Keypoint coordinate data
'''

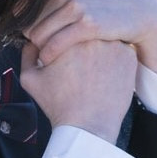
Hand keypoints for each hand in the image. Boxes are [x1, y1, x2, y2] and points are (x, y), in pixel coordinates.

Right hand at [20, 36, 136, 142]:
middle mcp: (93, 36)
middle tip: (78, 68)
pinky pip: (120, 49)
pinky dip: (113, 59)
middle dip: (81, 45)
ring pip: (104, 38)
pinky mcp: (129, 57)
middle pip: (86, 32)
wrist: (87, 127)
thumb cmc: (59, 105)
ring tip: (91, 72)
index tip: (62, 60)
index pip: (65, 30)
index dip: (62, 44)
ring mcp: (114, 45)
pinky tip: (105, 76)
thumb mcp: (31, 79)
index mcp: (68, 38)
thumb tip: (32, 39)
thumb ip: (28, 53)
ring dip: (99, 48)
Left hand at [24, 0, 156, 87]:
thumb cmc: (106, 5)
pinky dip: (47, 54)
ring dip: (37, 48)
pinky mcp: (88, 24)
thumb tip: (23, 3)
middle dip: (29, 36)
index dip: (23, 22)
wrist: (141, 11)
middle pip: (29, 20)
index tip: (27, 35)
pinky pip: (54, 44)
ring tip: (41, 56)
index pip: (25, 3)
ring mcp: (77, 6)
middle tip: (34, 49)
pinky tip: (47, 61)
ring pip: (38, 33)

'''

_Task objective_
The line with "middle pip: (29, 20)" and every line after it up to the end of the entries: output those exactly, and only those.

_Exercise solution_
middle pip: (29, 20)
index tip: (27, 35)
pinky pip: (54, 44)
ring tip: (41, 56)
index pip: (25, 3)
ring mcp: (77, 6)
middle tip: (34, 49)
pinky tip: (47, 61)
ring pip: (38, 33)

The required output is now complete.